Siedzimy tu już prawie dwie godziny. Layna gdzieś zniknęła, nikt nie chce powiedzieć o co chodzi. Nawet Niall milczy i jak o cokolwiek pytam mówi tylko 'poczekaj Zayn, poczekaj'.
Kurwa zna mnie, wie, że nie lubię czekać!
Oparłem się o maskę samochodu i zacząłem słuchać o czym ludzie gadają. Podobno ma się odbyć wyścig, chyba coś ważnego.
Na samą myśl o tym, w mojej głowie pojawiły się obrazy, które mimo wszystko, nie powinny do mnie wracać.
A tu... a tu wszyscy o czymś dyskutowali, śmiali się. Widać, że ludzie są absolutnie wkręceni w to co się tu dzieje. W zasadzie sami faceci, lasek mało, a jak już to przylepione do jakichś kolesi. Już nie wspomnę, że wyglądają jak rasowe dziwki. Nie wnikam.
Parę razy obiły mi się o uszy różne imiona.
Dexyer, Skyler, Reed...
To pewnie pseudonimy, ludzie gadają o jakimś wyścigu o północy. Coraz bardziej jestem ciekaw o co w tym wszystkim chodzi.

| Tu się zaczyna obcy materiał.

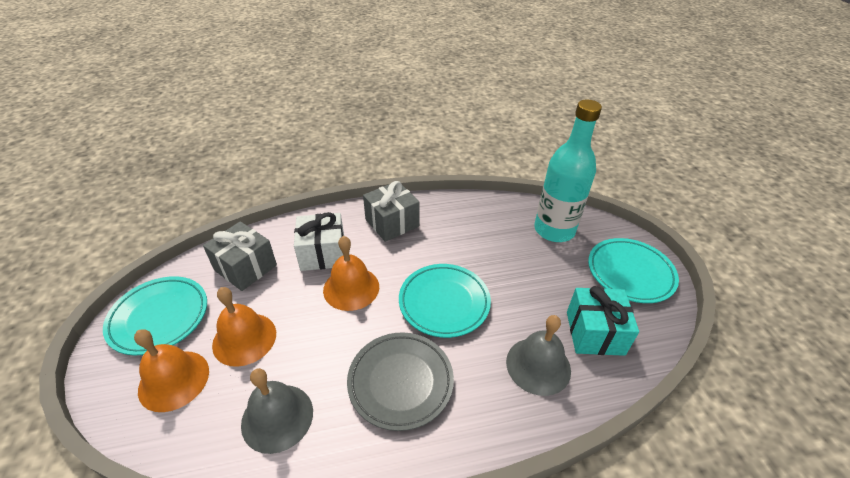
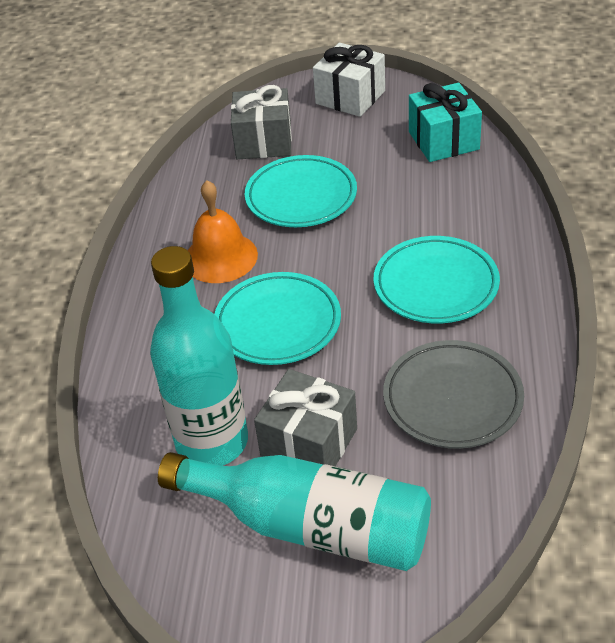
grey bell: [241,368,313,454] [506,315,571,396] = 2 -> none = 0
orange bell: [134,329,209,412] [212,287,276,367] [323,236,379,311] = 3 -> [187,180,258,283] = 1
turquoise bottle: [534,100,602,242] = 1 -> [150,246,248,466] [158,452,431,571] = 2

- I jak stary? - Niall oparł się o samochód tak jak ja.
- Jak ma być? Nadal nie wiem po co tu jestem...
- Zachowujesz się jak ciota Malik, co z tobą? - parsknął śmiechem i walnął mnie w ramię.
Chcę spać!
- Co ma być? Nic. Po prostu nie wiem o co w tym chodzi.
- Dowiesz się za- spojrzał na zegarek- dziesięć minut- skinął głową.
- Mam nadzieję, że nie będę tego żałował...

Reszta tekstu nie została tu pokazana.